The show is a celebration of communal desires and the importance of relationships. Billy is supported on his journey by three women—Mrs Wilkinson, a local B-grade ballet teacher (played by Lisa Sontag); Grandma (played by Vivien Davies) and Dead Mum, his mother, who has died several years before (played by Danielle Everett). All three of these women uplift him to enable him to rise above the toxic masculinity.

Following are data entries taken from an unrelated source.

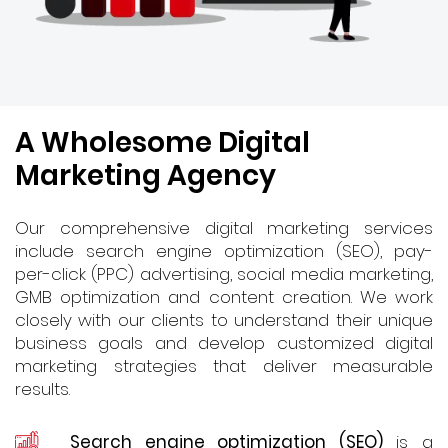
A Wholesome Digital
Marketing Agency
Our comprehensive digital marketing services
include search engine optimization (SEO), pay-
per-click (PPC) advertising, social media marketing,
GMB optimization and content creation. We work
closely with our clients to understand their unique
business goals and develop customized digital
marketing strategies that deliver measurable
results.
Search engine optimization (SEO)
is a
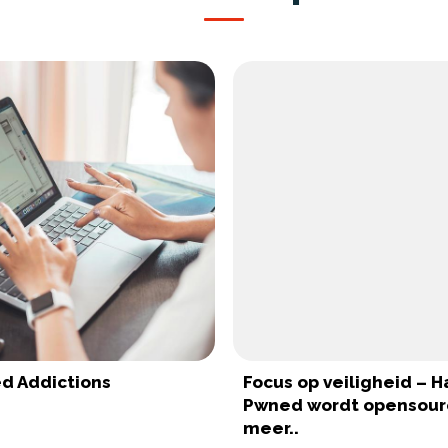
d Addictions
Focus op veiligheid – H
Pwned wordt opensour
meer..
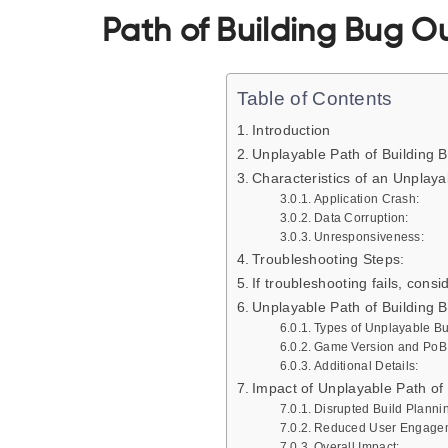
Path of Building Bug Ou
Table of Contents
Introduction
Unplayable Path of Building 
Characteristics of an Unplaya
Application Crash:
Data Corruption:
Unresponsiveness:
Troubleshooting Steps:
If troubleshooting fails, consi
Unplayable Path of Building 
Types of Unplayable B
Game Version and PoB F
Additional Details:
Impact of Unplayable Path of
Disrupted Build Planni
Reduced User Engage
Overall Impact:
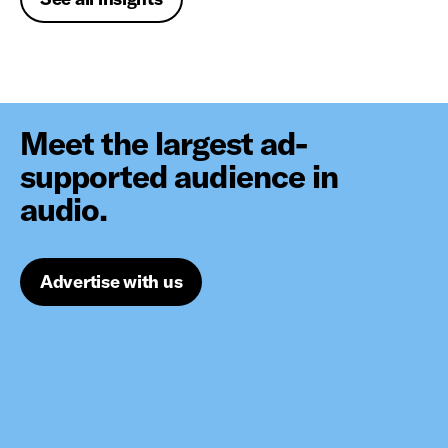
Meet the largest ad-
supported audience in
audio.
Advertise with us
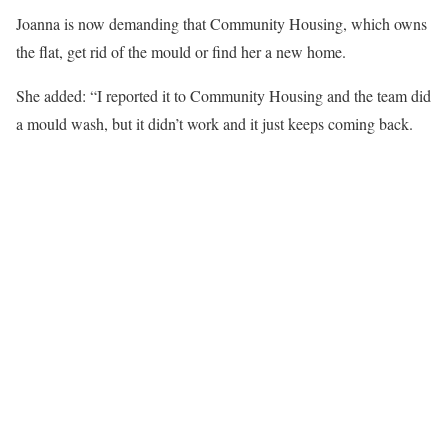
Joanna is now demanding that Community Housing, which owns
the flat, get rid of the mould or find her a new home.
She added: “I reported it to Community Housing and the team did
a mould wash, but it didn’t work and it just keeps coming back.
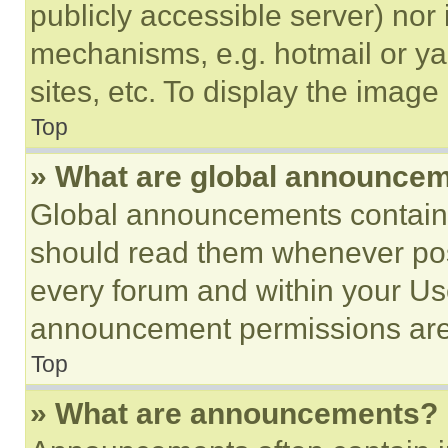
publicly accessible server) nor
mechanisms, e.g. hotmail or y
sites, etc. To display the imag
Top
» What are global announce
Global announcements contain 
should read them whenever poss
every forum and within your Us
announcement permissions are 
Top
» What are announcements?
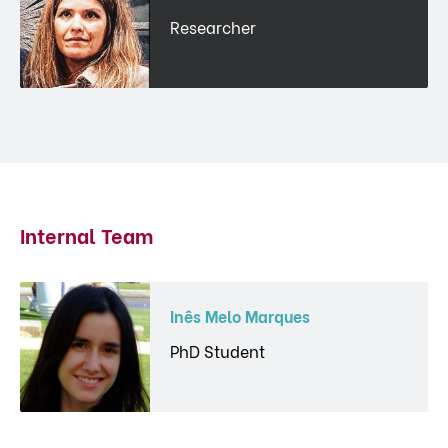
Researcher
Internal Team
Inês Melo Marques
PhD Student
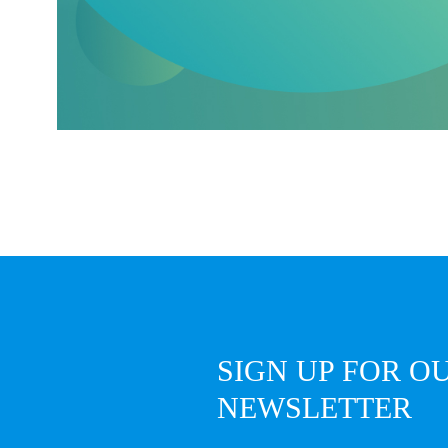
SIGN UP FOR O
NEWSLETTER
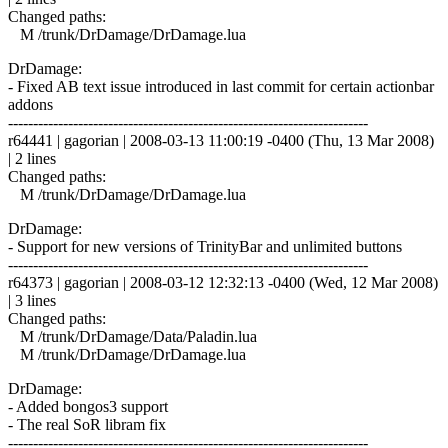
Changed paths:
M /trunk/DrDamage/DrDamage.lua
DrDamage:
- Fixed AB text issue introduced in last commit for certain actionbar
addons
------------------------------------------------------------------------
r64441 | gagorian | 2008-03-13 11:00:19 -0400 (Thu, 13 Mar 2008)
| 2 lines
Changed paths:
M /trunk/DrDamage/DrDamage.lua
DrDamage:
- Support for new versions of TrinityBar and unlimited buttons
------------------------------------------------------------------------
r64373 | gagorian | 2008-03-12 12:32:13 -0400 (Wed, 12 Mar 2008)
| 3 lines
Changed paths:
M /trunk/DrDamage/Data/Paladin.lua
M /trunk/DrDamage/DrDamage.lua
DrDamage:
- Added bongos3 support
- The real SoR libram fix
------------------------------------------------------------------------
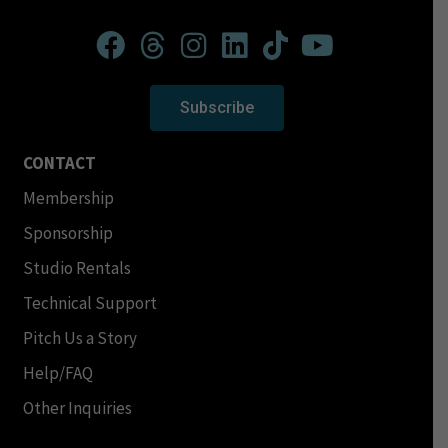
Subscribe
CONTACT
Membership
Sponsorship
Studio Rentals
Technical Support
Pitch Us a Story
Help/FAQ
Other Inquiries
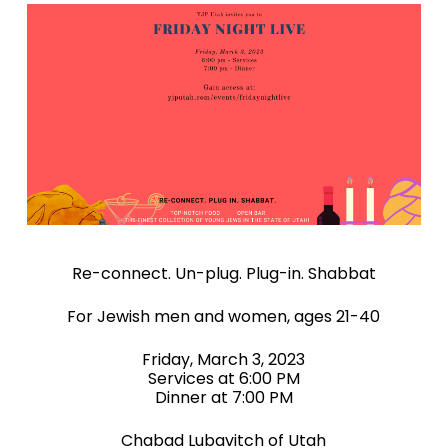
Re-connect. Un-plug. Plug-in. Shabbat
For Jewish men and women, ages 21-40
Friday, March 3, 2023
Services at 6:00 PM
Dinner at 7:00 PM
Chabad Lubavitch of Utah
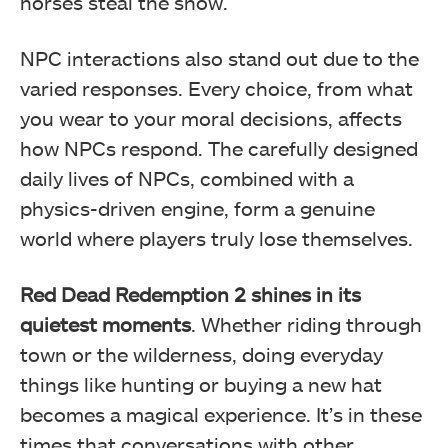
horses steal the show.
NPC interactions also stand out due to the
varied responses. Every choice, from what
you wear to your moral decisions, affects
how NPCs respond. The carefully designed
daily lives of NPCs, combined with a
physics-driven engine, form a genuine
world where players truly lose themselves.
Red Dead Redemption 2
shines in its
quietest moments
. Whether riding through
town or the wilderness, doing everyday
things like hunting or buying a new hat
becomes a magical experience. It’s in these
times that conversations with other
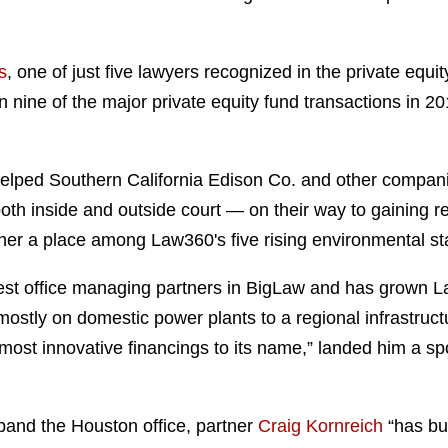
s
, one of just five lawyers recognized in the private equit
nine of the major private equity fund transactions in 2011
elped Southern California Edison Co. and other companie
th inside and outside court — on their way to gaining re
 her a place among Law360's five rising environmental s
gest office managing partners in BigLaw and has grown 
mostly on domestic power plants to a regional infrastruc
 most innovative financings to its name,” landed him a sp
pand the Houston office, partner
Craig Kornreich
“has bu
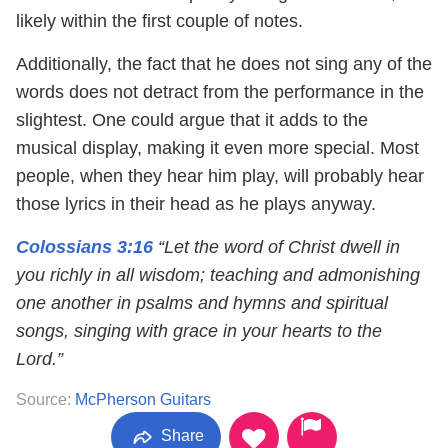
likely within the first couple of notes.
Additionally, the fact that he does not sing any of the
words does not detract from the performance in the
slightest. One could argue that it adds to the
musical display, making it even more special. Most
people, when they hear him play, will probably hear
those lyrics in their head as he plays anyway.
Colossians 3:16
“Let the word of Christ dwell in
you richly in all wisdom; teaching and admonishing
one another in psalms and hymns and spiritual
songs, singing with grace in your hearts to the
Lord.”
Source:
McPherson Guitars
Share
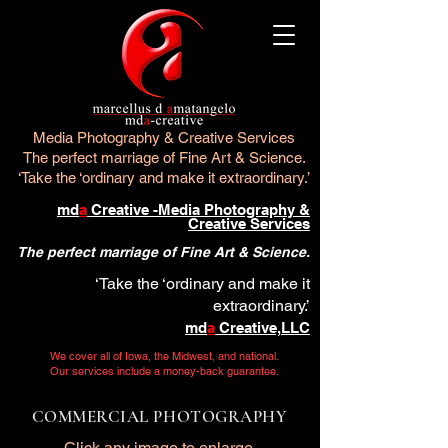
Media Photography & Creative Services
The perfect marriage of Fine Art & Science.
‘Take the ‘ordinary and make it extraordinary.’
md
a
Creative -Media Photography &
Creative Services
The perfect marriage of Fine Art & Science.
‘Take the ‘ordinary and make it
extraordinary.’
md
a
Creative,LLC
We cover all of Iowa, the Midwest, and national.
Our services include a money-back guarantee.
COMMERCIAL PHOTOGRAPHY
Click any image to enlarge.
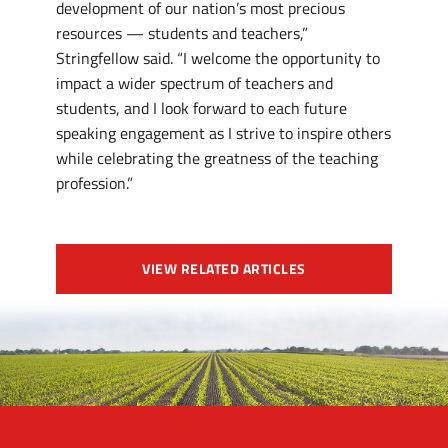
development of our nation’s most precious
resources — students and teachers,”
Stringfellow said. “I welcome the opportunity to
impact a wider spectrum of teachers and
students, and I look forward to each future
speaking engagement as I strive to inspire others
while celebrating the greatness of the teaching
profession.”
VIEW RELATED ARTICLES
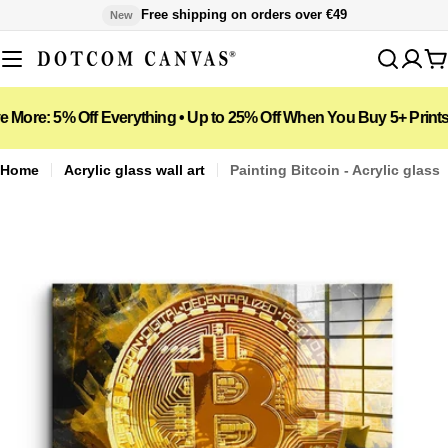
Skip
Free shipping on orders over €49
New
to
content
C
5% Off Everything • Up to 25% Off When You Buy 5+ Prints
📦 F
Home
Acrylic glass wall art
Painting Bitcoin - Acrylic glass
Open media 1 in modal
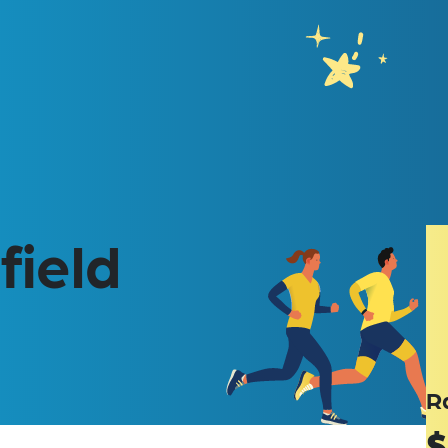
field
R
$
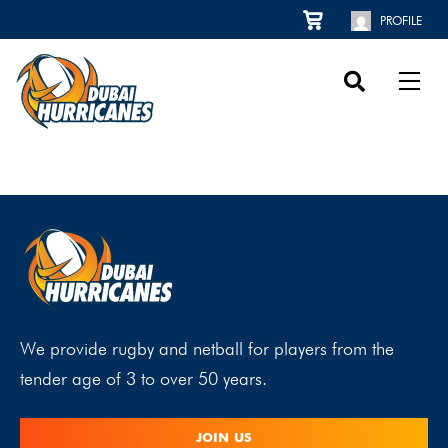
PROFILE
We provide rugby and netball for players from the
tender age of 3 to over 50 years.
JOIN US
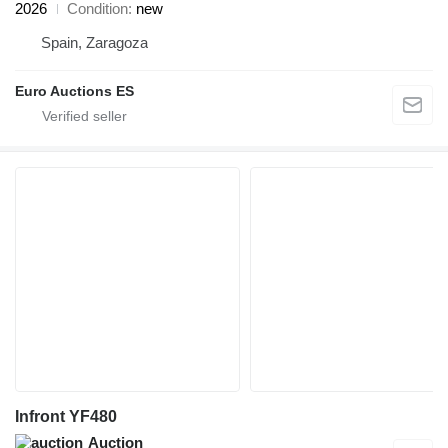
2026
Condition
new
Spain, Zaragoza
Euro Auctions ES
Infront YF480
Auction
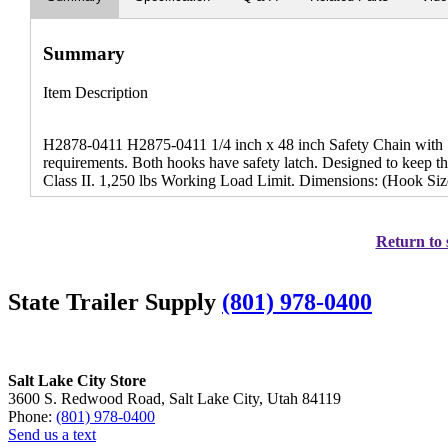
Summary
Item Description
H2878-0411 H2875-0411 1/4 inch x 48 inch Safety Chain with S
requirements. Both hooks have safety latch. Designed to keep the
Class II. 1,250 lbs Working Load Limit. Dimensions: (Hook Size
Return to 
State Trailer Supply
(801) 978-0400
Salt Lake City Store
3600 S. Redwood Road, Salt Lake City, Utah 84119
Phone:
(801) 978-0400
Send us a text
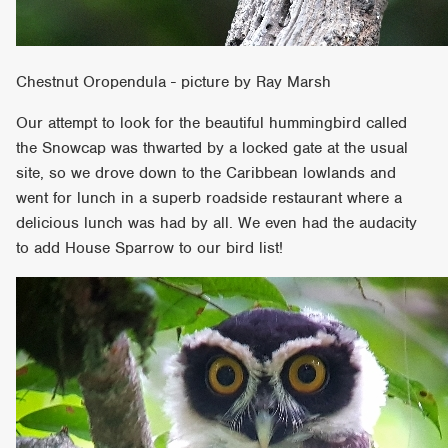
Chestnut Oropendula - picture by Ray Marsh
Our attempt to look for the beautiful hummingbird called
the Snowcap was thwarted by a locked gate at the usual
site, so we drove down to the Caribbean lowlands and
went for lunch in a superb roadside restaurant where a
delicious lunch was had by all. We even had the audacity
to add House Sparrow to our bird list!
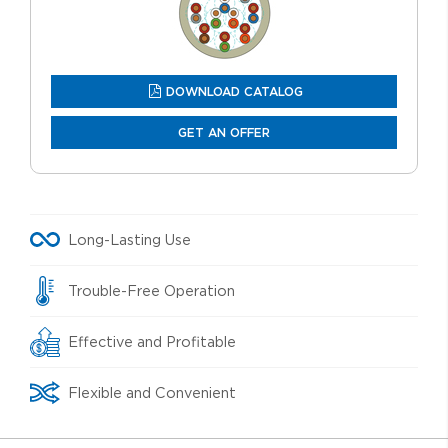
DOWNLOAD CATALOG
GET AN OFFER
Long-Lasting Use
Trouble-Free Operation
Effective and Profitable
Flexible and Convenient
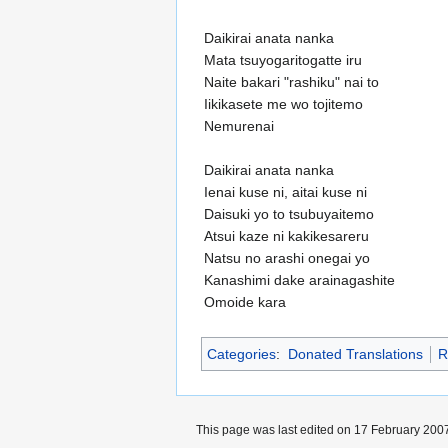
Daikirai anata nanka
Mata tsuyogaritogatte iru
Naite bakari "rashiku" nai to
Iikikasete me wo tojitemo
Nemurenai
Daikirai anata nanka
Ienai kuse ni, aitai kuse ni
Daisuki yo to tsubuyaitemo
Atsui kaze ni kakikesareru
Natsu no arashi onegai yo
Kanashimi dake arainagashite
Omoide kara
Categories
:
Donated Translations
R
This page was last edited on 17 February 2007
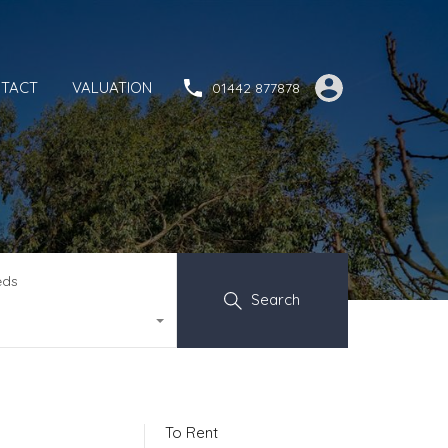
TACT
VALUATION
01442 877878
eds
Search
To Rent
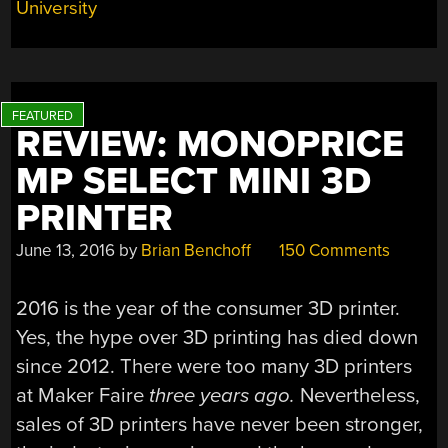
University
REVIEW: MONOPRICE
MP SELECT MINI 3D
PRINTER
June 13, 2016
by
Brian Benchoff
150 Comments
2016 is the year of the consumer 3D printer.
Yes, the hype over 3D printing has died down
since 2012. There were too many 3D printers
at Maker Faire
three years ago.
Nevertheless,
sales of 3D printers have never been stronger,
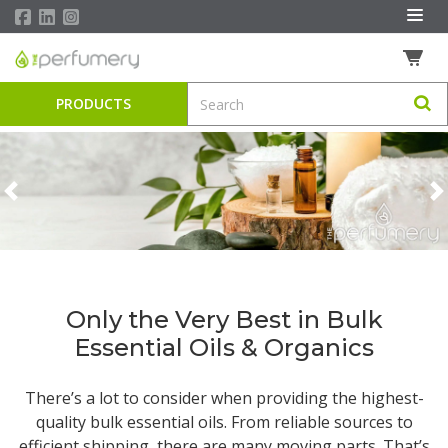
PRODUCTS
Previous
N
Only the Very Best in Bulk
Essential Oils & Organics
There’s a lot to consider when providing the highest-
quality
bulk essential oils
. From reliable sources to
efficient shipping, there are many moving parts. That’s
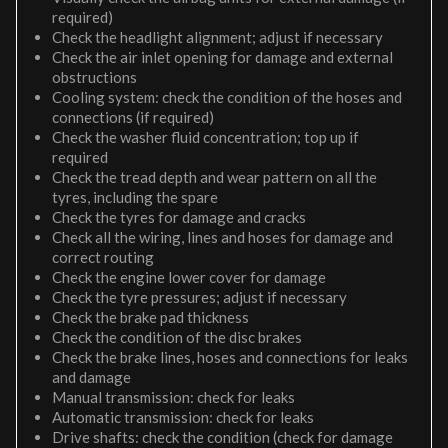
required)
Check the headlight alignment; adjust if necessary
Check the air inlet opening for damage and external
obstructions
Cooling system: check the condition of the hoses and
connections (if required)
Check the washer fluid concentration; top up if
required
Check the tread depth and wear pattern on all the
tyres, including the spare
Check the tyres for damage and cracks
Check all the wiring, lines and hoses for damage and
correct routing
Check the engine lower cover for damage
Check the tyre pressures; adjust if necessary
Check the brake pad thickness
Check the condition of the disc brakes
Check the brake lines, hoses and connections for leaks
and damage
Manual transmission: check for leaks
Automatic transmission: check for leaks
Drive shafts: check the condition (check for damage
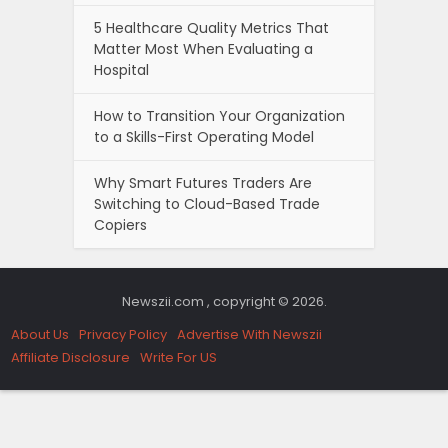
5 Healthcare Quality Metrics That
Matter Most When Evaluating a
Hospital
How to Transition Your Organization
to a Skills-First Operating Model
Why Smart Futures Traders Are
Switching to Cloud-Based Trade
Copiers
Newszii.com , copyright © 2026.
About Us
Privacy Policy
Advertise With Newszii
Affiliate Disclosure
Write For US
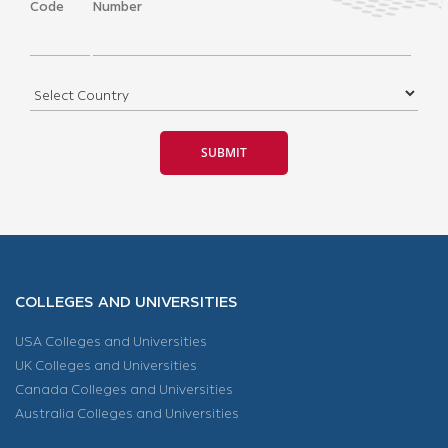
Code
Number
COLLEGES AND UNIVERSITIES
USA Colleges and Universities
UK Colleges and Universities
Canada Colleges and Universities
Australia Colleges and Universities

Billy’s Grandma describes her complex, oppressive, violent 33-year marriage to his alcoholic grandfather in a song describing how “your life ended when you had a ring around your finger” and the brief reprieve she and her husband both felt from the industrialised environment and their noxious lives when they went dancing. In another moving scene Billy recites and Mrs Wilkinson reads Dead Mum’s letter to Billy, where she pleas, “You must promise me this, Billy, in everything you do, always be yourself, Billy, and you always will be true”.

Through all of this, it is the male chorus, that set up the scenes so effectively as the strike and clashes between police and miners are ever-present in every moment of the play, most notably when the dance classes is so surrounded by the circumstances that the young girls and Billy merge with the strikers.

The most delightful rendering of the “Be yourself” theme is when Billy and his friend Michael dress in Michael’s mother’s clothes and sing a song about expressing themselves, asking “Cos what the hell is wrong with expressing yourself/ For wanting to be me?”. This celebratory number joyfully concludes, “The world’s grey enough without making it worse: What we need is individuality”.

The recently renovated Regent Theatre was sparkling and the lighting and sound in the play were incredible as a team of gifted designers worked effectively with some of the constraints of this beautiful venue, which was purpose-built as a movie theatre. I was most moved in the scene where Billy dances with his future self (played by Aaron Smyth). In this scene the scale of the boy dancing with a much larger male dancer and the use of effective lighting transports us into his imagination and dreams of his future self.

The heart of Billy Elliot: The Musical is about personal freedom—to choose your own path and live your own life. It is also about struggle and loss, and, while set in 1984, is incredibly contemporary, speaking to the circumstances that led to Brexit, to current conversations about male violence and redefinitions of what positive masculinity looks like. It is a stunning, inspirational, emancipatory piece of musical theatre.

Billie Elliot is playing at the Regent Theatre until the 19th April. The running time is 2 hours and 55 minutes with a 20-minute interval.